Soon it was vintage Clinton - playing with the heartstrings, but also with cold strategic political intent. There were other more barnstorming speakers at the convention, most notably President Obama and his wife, Michelle.

What was most remarkable about the whole gathering is that it signalled an end - at least outwardly - to the often bitter private feud which has flared off and on between the Obamas and the Clintons for almost a decade.

Back in 2008, it was Barack Obama, then a kind of new kid on the block, who halted the Clinton juggernaut - and put an end to Hillary's bid for the presidency. It has been well documented that this rejection of his wife made Bill a very sore loser indeed.

The tipping point in that campaign may well have been the decision by the late Edward Kennedy to throw in his lot with the entreaty, rather than the Clintons. This was a decision Bill found particularly hard to take.

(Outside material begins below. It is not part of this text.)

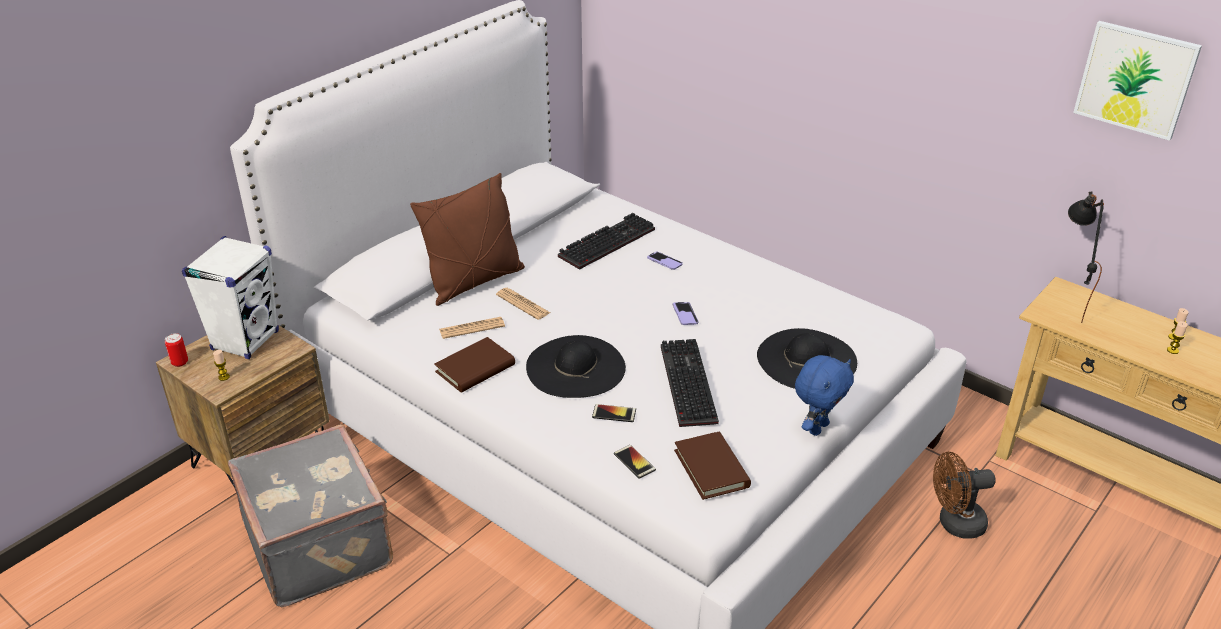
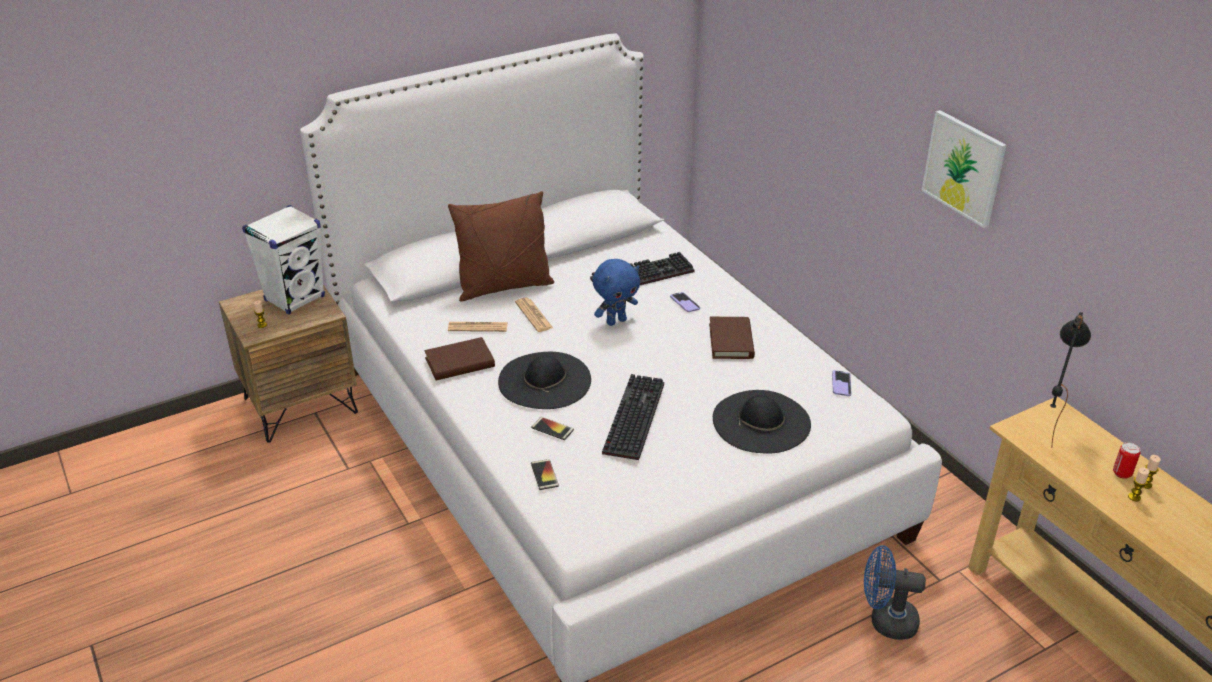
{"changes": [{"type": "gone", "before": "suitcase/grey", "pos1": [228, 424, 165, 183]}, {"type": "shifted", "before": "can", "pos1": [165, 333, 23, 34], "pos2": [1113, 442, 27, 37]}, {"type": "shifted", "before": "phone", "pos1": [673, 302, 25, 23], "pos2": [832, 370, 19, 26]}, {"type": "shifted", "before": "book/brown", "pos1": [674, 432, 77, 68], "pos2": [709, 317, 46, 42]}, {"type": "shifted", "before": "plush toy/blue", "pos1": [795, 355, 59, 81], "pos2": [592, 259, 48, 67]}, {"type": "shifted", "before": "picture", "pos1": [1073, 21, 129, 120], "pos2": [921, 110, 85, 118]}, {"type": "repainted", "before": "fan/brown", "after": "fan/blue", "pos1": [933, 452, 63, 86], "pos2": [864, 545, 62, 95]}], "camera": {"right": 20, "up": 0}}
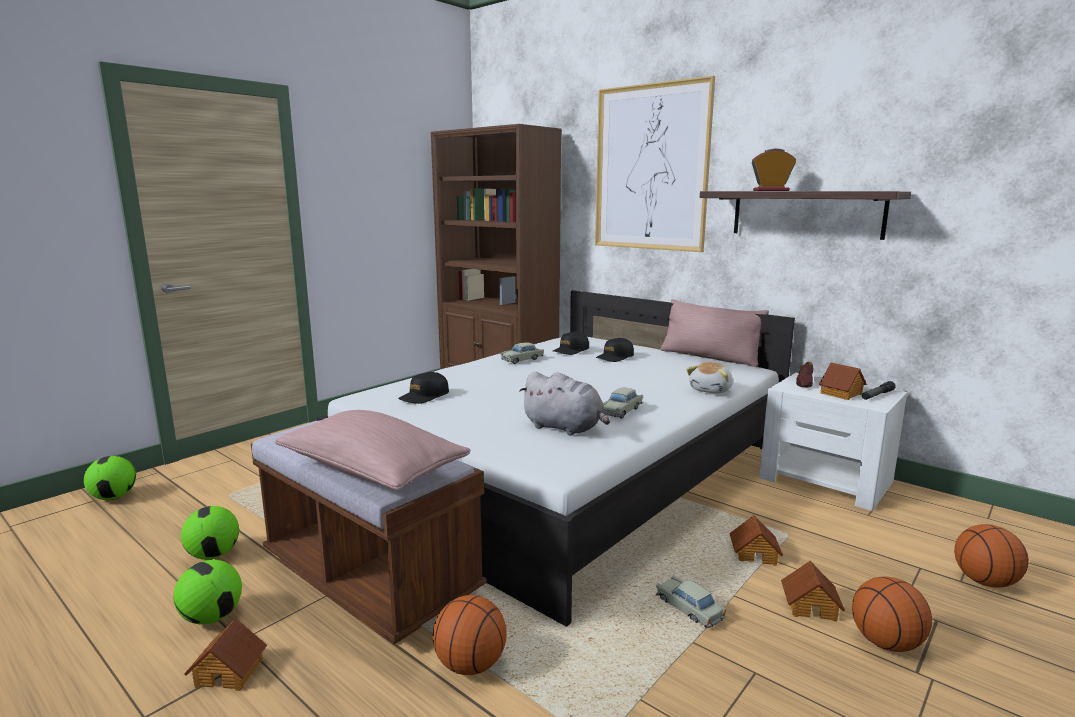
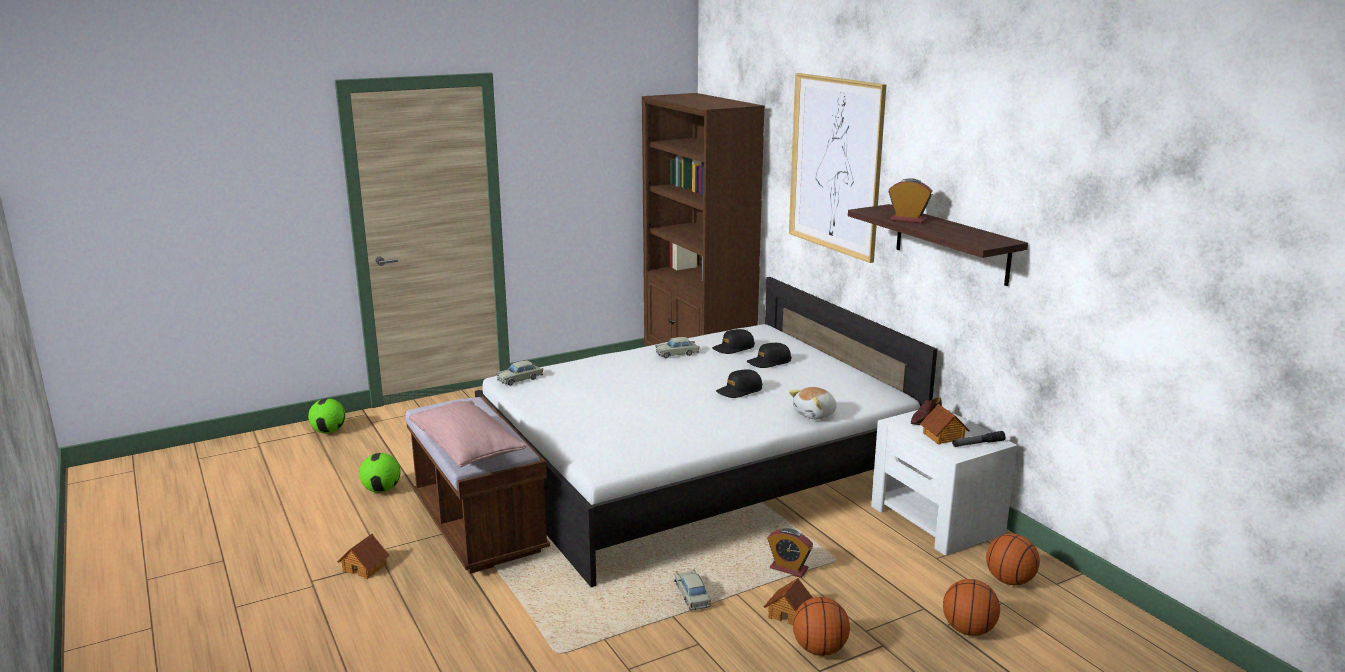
{"changes": [{"type": "gone", "before": "football", "pos1": [174, 560, 68, 64]}, {"type": "gone", "before": "plush toy/grey", "pos1": [519, 371, 91, 65]}, {"type": "gone", "before": "pillow/pink", "pos1": [661, 299, 108, 68]}, {"type": "shifted", "before": "cap/black", "pos1": [398, 372, 51, 32], "pos2": [716, 369, 46, 29]}, {"type": "shifted", "before": "basketball", "pos1": [433, 595, 74, 80], "pos2": [986, 533, 54, 52]}, {"type": "shifted", "before": "toy car/beige", "pos1": [602, 388, 41, 31], "pos2": [496, 361, 47, 25]}, {"type": "swapped", "before": "toy house", "after": "alarm clock", "pos1": [729, 515, 54, 51], "pos2": [768, 528, 45, 50]}], "camera": {"right": 20, "up": 5}}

Although equally gutted that Obama had outfoxed her in the battle for the White House, Hillary eventually swallowed her pride, and accepted a role as Secretary of State in the new administration.

There have been many reports of low-level tensions over the years. At one point, Michelle Obama was reported to be backing the outgoing vice-president, Joe Biden, to succeed her husband, such was her personal antipathy towards Hillary.

However, all that had changed at this week's convention, and both Mr and Mrs Obama gave rousing renditions as to why another President Clinton is best for America.

Time has obviously healed some of the wounds which began to fester back in 2008. The Obamas are also aware a Clinton presidency will be much more protective of their 'legacy' than the extremism of Donald Trump.

Meanwhile, the election campaign will get more personal and bitter in the coming weeks. The Clintons must brace themselves as a couple for a fight which will be vicious and without mercy.

We've now got more yesterdays than tomorrows, said Bill.

Then he left us with that lingering entreaty: "I hope you'll do it. I hope you will elect her."